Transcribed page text
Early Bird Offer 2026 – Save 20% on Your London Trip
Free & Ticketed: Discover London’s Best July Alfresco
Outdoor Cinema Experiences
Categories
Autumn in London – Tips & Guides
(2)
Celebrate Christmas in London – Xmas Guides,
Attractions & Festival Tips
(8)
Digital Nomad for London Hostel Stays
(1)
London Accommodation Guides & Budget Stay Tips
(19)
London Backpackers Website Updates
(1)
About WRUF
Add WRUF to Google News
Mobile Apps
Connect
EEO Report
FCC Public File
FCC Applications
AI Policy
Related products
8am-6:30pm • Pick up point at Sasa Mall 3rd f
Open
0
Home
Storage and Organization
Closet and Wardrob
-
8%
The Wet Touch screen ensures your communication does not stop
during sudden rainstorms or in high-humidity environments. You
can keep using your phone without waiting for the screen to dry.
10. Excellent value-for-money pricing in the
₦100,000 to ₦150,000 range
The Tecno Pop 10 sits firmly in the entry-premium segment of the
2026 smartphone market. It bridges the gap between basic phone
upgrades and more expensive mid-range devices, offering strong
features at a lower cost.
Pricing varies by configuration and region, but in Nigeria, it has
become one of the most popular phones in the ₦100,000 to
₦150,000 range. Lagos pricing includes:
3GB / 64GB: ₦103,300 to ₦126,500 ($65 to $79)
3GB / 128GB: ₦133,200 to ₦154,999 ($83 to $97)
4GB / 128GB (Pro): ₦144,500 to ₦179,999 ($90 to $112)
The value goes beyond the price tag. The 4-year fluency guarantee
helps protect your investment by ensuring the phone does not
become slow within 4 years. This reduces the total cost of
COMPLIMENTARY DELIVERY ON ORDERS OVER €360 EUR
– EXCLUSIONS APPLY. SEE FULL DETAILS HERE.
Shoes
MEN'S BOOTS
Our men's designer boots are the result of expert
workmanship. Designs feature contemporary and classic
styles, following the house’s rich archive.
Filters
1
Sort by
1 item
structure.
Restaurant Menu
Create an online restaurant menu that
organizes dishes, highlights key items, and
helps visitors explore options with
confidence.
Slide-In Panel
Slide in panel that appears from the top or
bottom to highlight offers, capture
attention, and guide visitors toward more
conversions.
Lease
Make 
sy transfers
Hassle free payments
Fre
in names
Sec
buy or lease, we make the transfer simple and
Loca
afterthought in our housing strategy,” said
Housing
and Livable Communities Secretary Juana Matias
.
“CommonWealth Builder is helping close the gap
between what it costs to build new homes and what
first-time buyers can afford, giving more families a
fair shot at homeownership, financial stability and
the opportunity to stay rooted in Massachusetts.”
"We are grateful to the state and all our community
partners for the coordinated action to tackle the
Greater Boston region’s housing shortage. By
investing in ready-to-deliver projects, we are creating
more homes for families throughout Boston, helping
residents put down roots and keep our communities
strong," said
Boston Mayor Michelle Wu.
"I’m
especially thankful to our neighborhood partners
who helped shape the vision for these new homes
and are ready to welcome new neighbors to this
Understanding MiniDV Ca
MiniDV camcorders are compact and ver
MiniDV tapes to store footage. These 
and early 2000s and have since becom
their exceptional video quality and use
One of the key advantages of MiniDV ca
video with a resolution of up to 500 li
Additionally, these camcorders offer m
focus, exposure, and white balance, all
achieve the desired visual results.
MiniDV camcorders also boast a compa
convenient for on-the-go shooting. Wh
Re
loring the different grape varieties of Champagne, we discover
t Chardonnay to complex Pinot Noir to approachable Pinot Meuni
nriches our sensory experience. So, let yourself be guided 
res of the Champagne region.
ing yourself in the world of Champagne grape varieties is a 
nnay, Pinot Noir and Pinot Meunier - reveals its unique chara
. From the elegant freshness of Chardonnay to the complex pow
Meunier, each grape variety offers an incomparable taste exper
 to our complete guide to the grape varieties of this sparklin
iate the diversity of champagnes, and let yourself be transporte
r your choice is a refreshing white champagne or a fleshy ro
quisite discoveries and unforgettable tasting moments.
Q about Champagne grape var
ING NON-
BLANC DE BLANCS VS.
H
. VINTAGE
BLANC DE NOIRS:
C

## Task brief:
Please put the stretch from the start of the records through the line that contains "The Wet Touch" into a Markdown table, with a Row column numbering each line and a Text column holding the line itself, leaving out blank lines.

## Written reply:
| Row | Text |
|---|---|
| 1 | Early Bird Offer 2026 – Save 20% on Your London Trip |
| 2 | Free & Ticketed: Discover London’s Best July Alfresco |
| 3 | Outdoor Cinema Experiences |
| 4 | Categories |
| 5 | Autumn in London – Tips & Guides |
| 6 | (2) |
| 7 | Celebrate Christmas in London – Xmas Guides, |
| 8 | Attractions & Festival Tips |
| 9 | (8) |
| 10 | Digital Nomad for London Hostel Stays |
| 11 | (1) |
| 12 | London Accommodation Guides & Budget Stay Tips |
| 13 | (19) |
| 14 | London Backpackers Website Updates |
| 15 | (1) |
| 16 | About WRUF |
| 17 | Add WRUF to Google News |
| 18 | Mobile Apps |
| 19 | Connect |
| 20 | EEO Report |
| 21 | FCC Public File |
| 22 | FCC Applications |
| 23 | AI Policy |
| 24 | Related products |
| 25 | 8am-6:30pm • Pick up point at Sasa Mall 3rd f |
| 26 | Open |
| 27 | 0 |
| 28 | Home |
| 29 | Storage and Organization |
| 30 | Closet and Wardrob |
| 31 | - |
| 32 | 8% |
| 33 | The Wet Touch screen ensures your communication does not stop |